- _Page extract_:
The case-cohort study design minimizes the cost of expensive biomarker assays without compromising the power advantage of large cohort studies [24, 25]. Here, the study was comprised of all incident acute CHD cases through 12/31/2010 and a stratified random sample of participants free of CHD at baseline and not on dialysis (the sub-cohort). The sub-cohort random sample was selected as previously described using stratified random sampling in 20 age (45–54, 55–64, 65–74, 75–84, ≥ 85 years), race (black and white), and sex strata [26].

Statistical analysis

Participant characteristics were compared across tertiles of NT-proBNP within the cohort random sample using appropriate sampling weights. Analysis of variance and Χ2 tests were used to evaluate significant differences.

Using Cox regression for case-cohort studies, [25] with Barlow and Prentice sampling weights, [27] we performed competing risk analyses as described by Lunn and McNeil [28] incorporating the sub-cohort sampling weights to test whether the association between NT-proBNP and the risk of incident microsize MI differed from 1) that of typical MI and 2) while also accounting for incident fatal CHD death. Hazard ratios (HR) and 95% confidence intervals (CI) were calculated for the outcomes defined above as a function of NT-proBNP in crude models and models adjusted for demographics (age, race, sex, income, education, geographic region of residence), Framingham risk factors (smoking, systolic blood pressure, diabetes, HDL, total cholesterol), and additional CVD risk factors (BMI, hsCRP, ACR, eGFR, medications). NT-proBNP was analyzed in tertiles with the lowest tertile serving as the reference group. In the analysis accounting for incident fatal CHD death, MI events followed by death within 28 days were classified as CHD death, effectively comparing the association between NT-proBNP and three separate outcomes: nonfatal typical MI, nonfatal microsize MI, and fatal CHD.

Because elevated BNP may be associated with HF, we repeated all analyses excluding individuals with NT-proBNP levels above the age-specific normal range (> 125 pg/mL if < 75 years old and > 450 pg/mL if ≥75 years old), with an adjudicated HF hospitalization prior to their MI event or CHD death, or who had HF during the incident MI hospitalization.

In all analyses, a 2-tailed P value < 0.05 was considered statistically significant. Additionally, 10% of individuals had at least one missing value for covariates, thus final analyses were conducted with multiple imputation using chained equations [29]. Covariates with the largest amount of missing values were ACR (4%) and hsCRP (2%). Analyses were conducted using SAS software version 9.4 (SAS Institute, Cary, NC) and Stata 14 (Stata Corp, College Station, TX).

- _Raw data_:
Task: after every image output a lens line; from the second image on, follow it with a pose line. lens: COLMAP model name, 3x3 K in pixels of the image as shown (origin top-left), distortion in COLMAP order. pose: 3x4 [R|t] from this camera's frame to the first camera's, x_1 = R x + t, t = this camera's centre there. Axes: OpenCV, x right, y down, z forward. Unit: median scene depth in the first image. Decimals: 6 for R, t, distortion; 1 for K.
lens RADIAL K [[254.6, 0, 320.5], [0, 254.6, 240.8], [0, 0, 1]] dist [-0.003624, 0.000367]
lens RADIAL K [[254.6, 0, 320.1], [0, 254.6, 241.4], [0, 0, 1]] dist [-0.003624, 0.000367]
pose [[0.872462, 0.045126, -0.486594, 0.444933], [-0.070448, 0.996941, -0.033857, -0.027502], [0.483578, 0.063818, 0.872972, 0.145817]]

...

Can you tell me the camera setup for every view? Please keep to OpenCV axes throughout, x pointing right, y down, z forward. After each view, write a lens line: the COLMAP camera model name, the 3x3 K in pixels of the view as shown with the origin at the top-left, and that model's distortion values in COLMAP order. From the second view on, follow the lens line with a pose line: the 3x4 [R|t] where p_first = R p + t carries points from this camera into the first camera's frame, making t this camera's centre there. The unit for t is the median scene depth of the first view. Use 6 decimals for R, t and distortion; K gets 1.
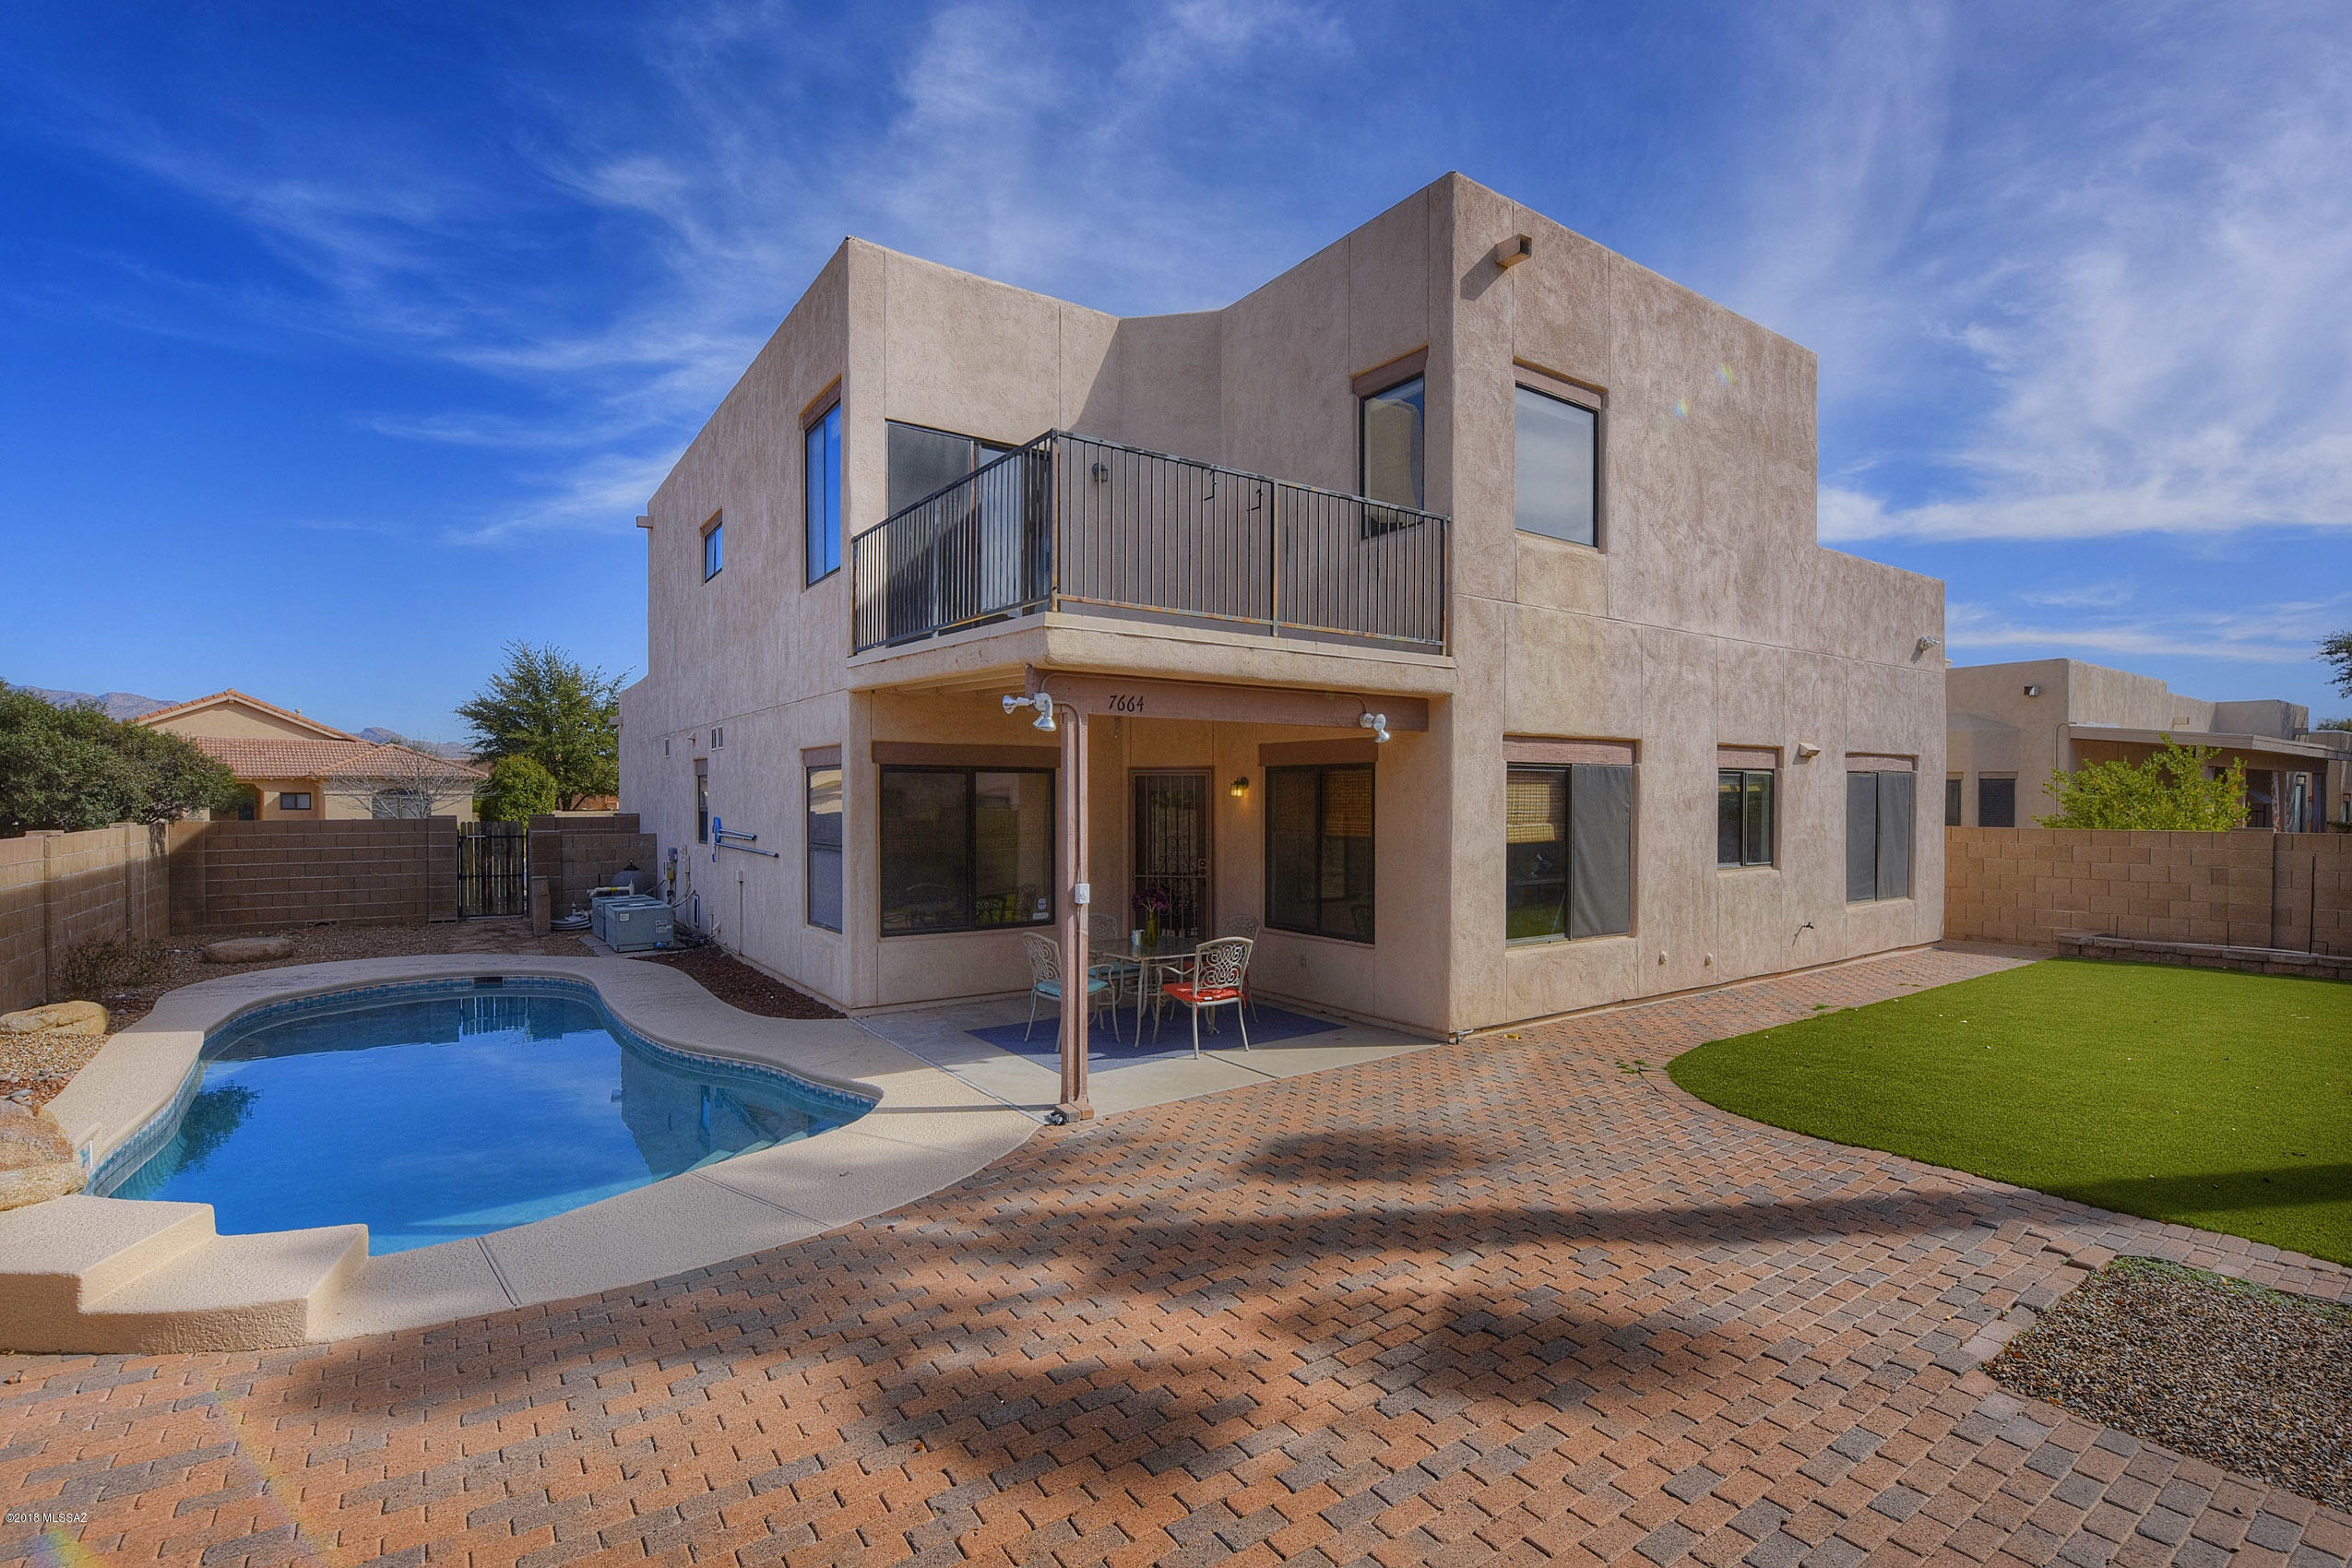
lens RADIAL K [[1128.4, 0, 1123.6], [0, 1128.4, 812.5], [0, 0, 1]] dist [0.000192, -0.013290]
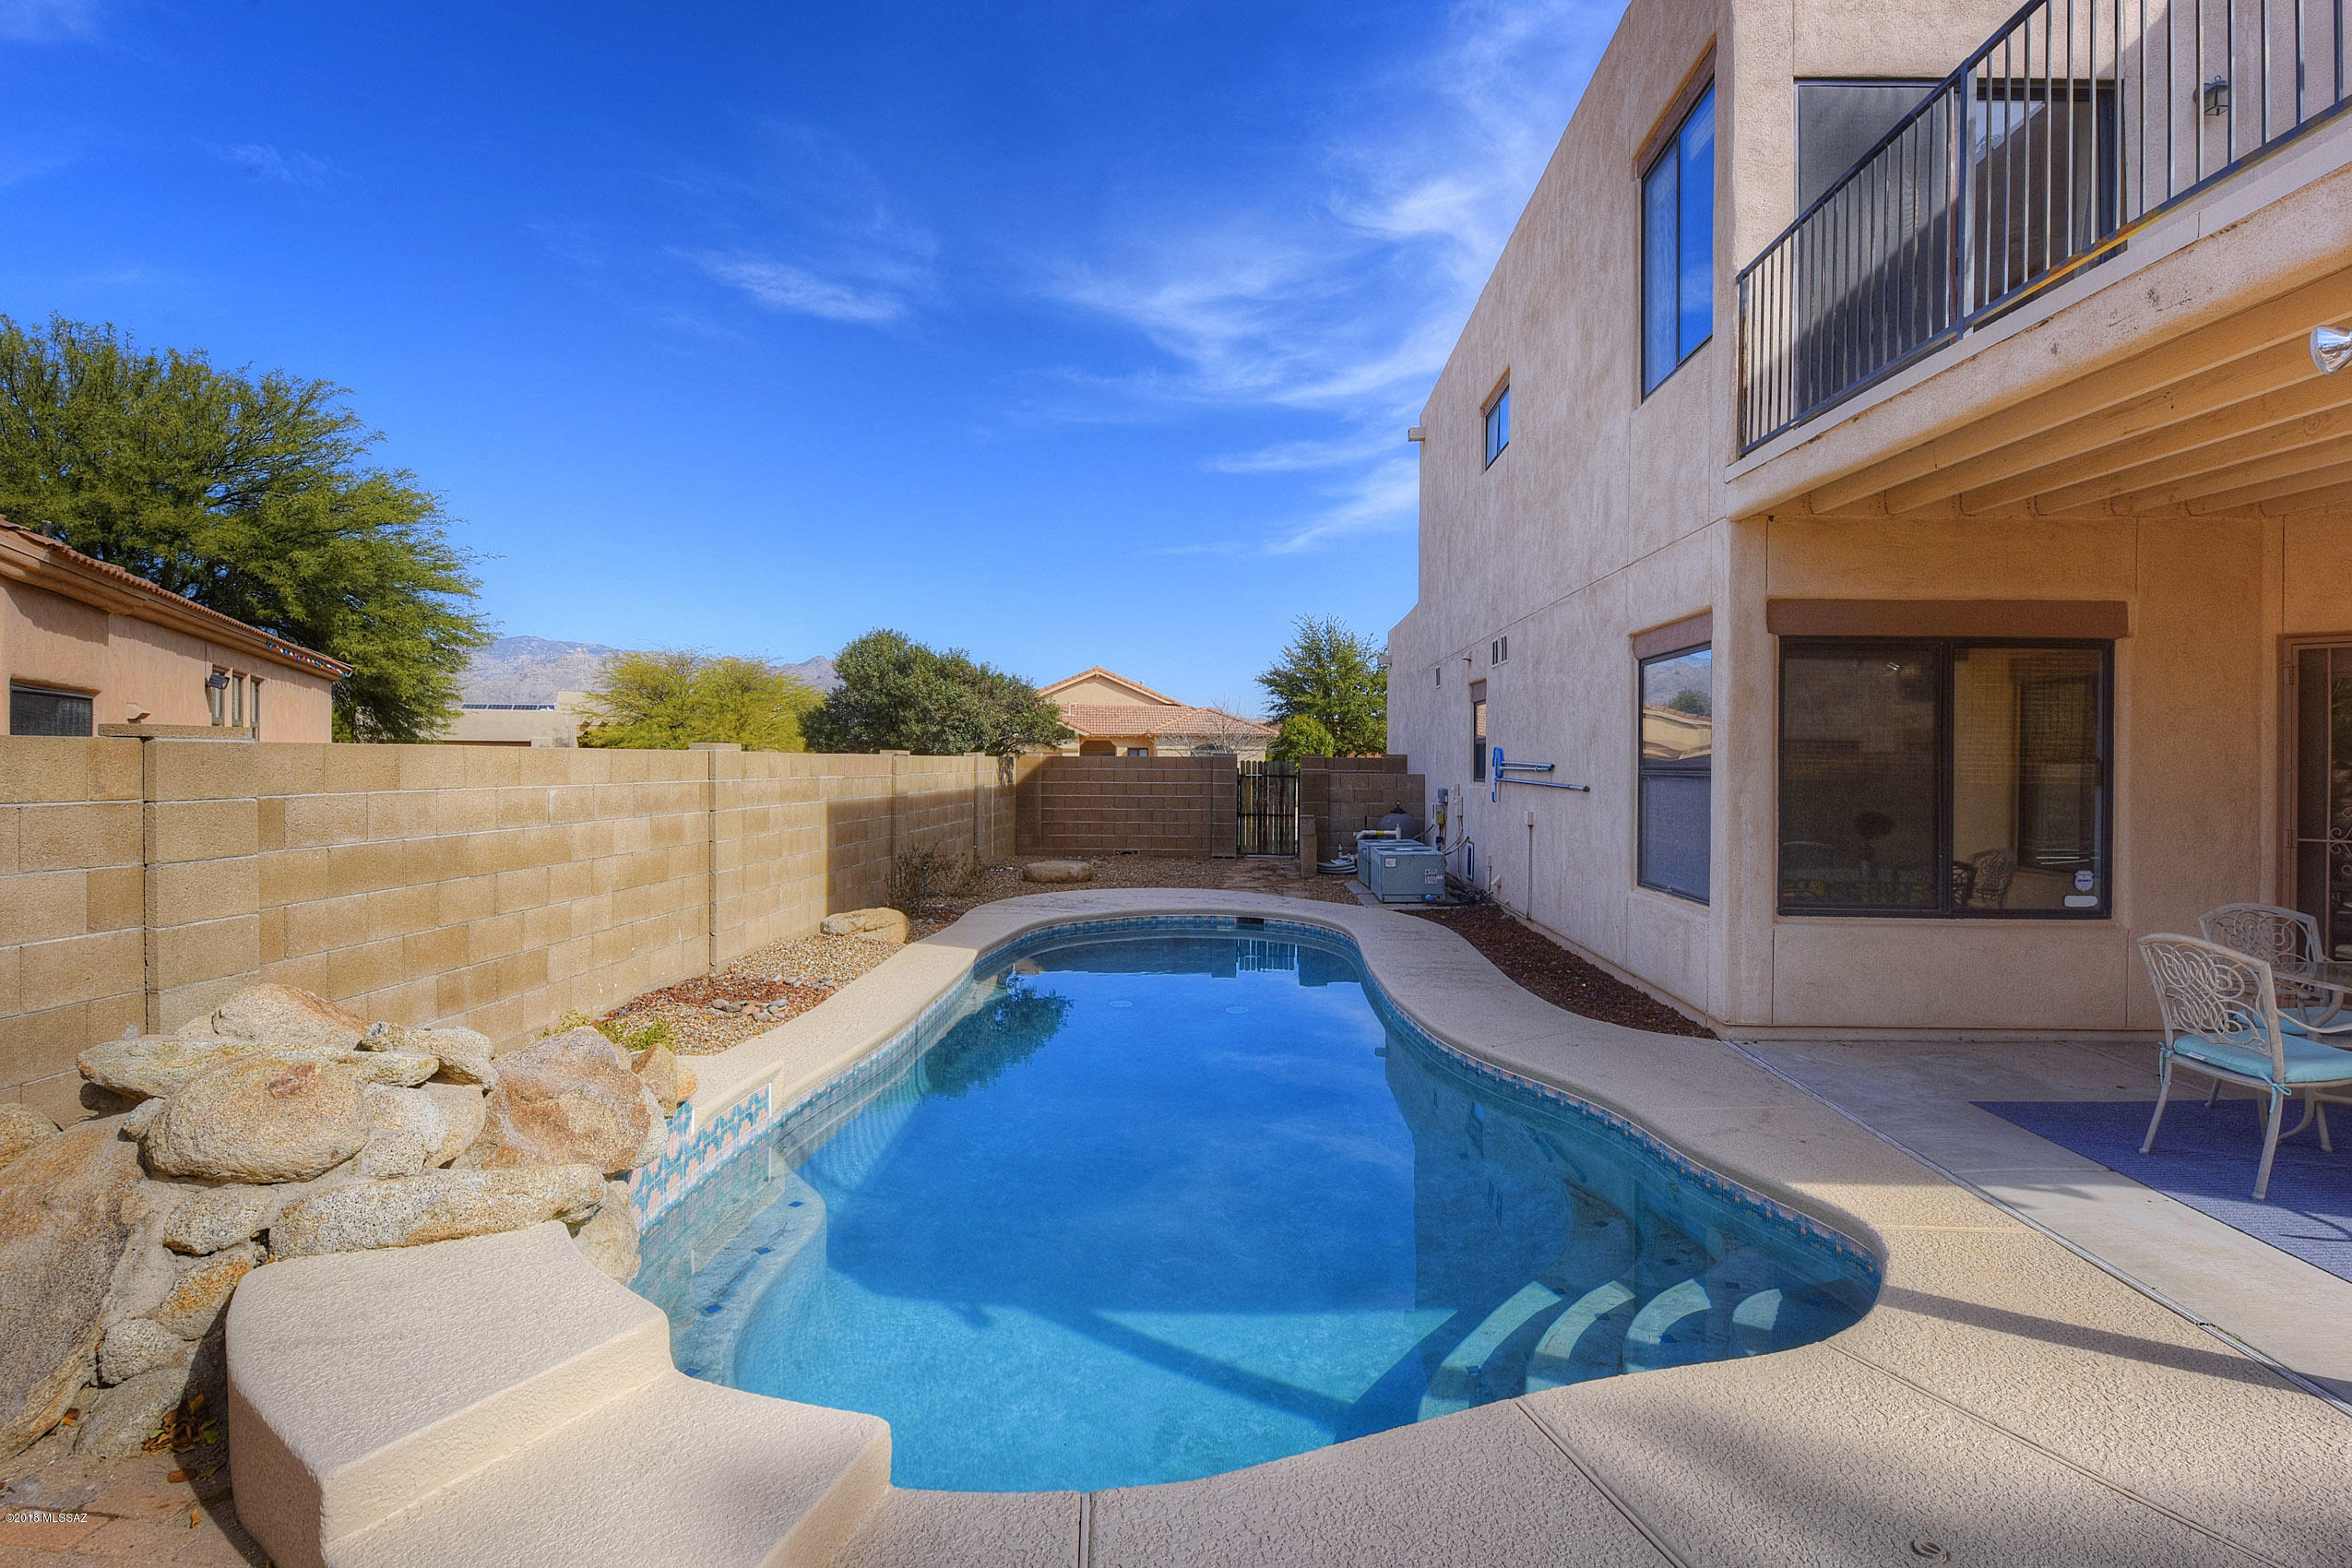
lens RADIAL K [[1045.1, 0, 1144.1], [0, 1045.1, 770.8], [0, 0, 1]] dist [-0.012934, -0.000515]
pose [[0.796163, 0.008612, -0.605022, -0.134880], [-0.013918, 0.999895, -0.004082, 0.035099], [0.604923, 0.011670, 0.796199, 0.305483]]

- _Your instructions_:
Please answer these questions from the study-methods passage:
(a) How many strata were used to select the sub-cohort random sample?
(b) Which NT-proBNP tertile served as the reference group?
(c) Which two covariates had the largest amount of missing values, and what were their percentages?

- _Response to the exercise_:
(a) 20 strata.
(b) The lowest tertile.
(c) ACR (4%) and hsCRP (2%).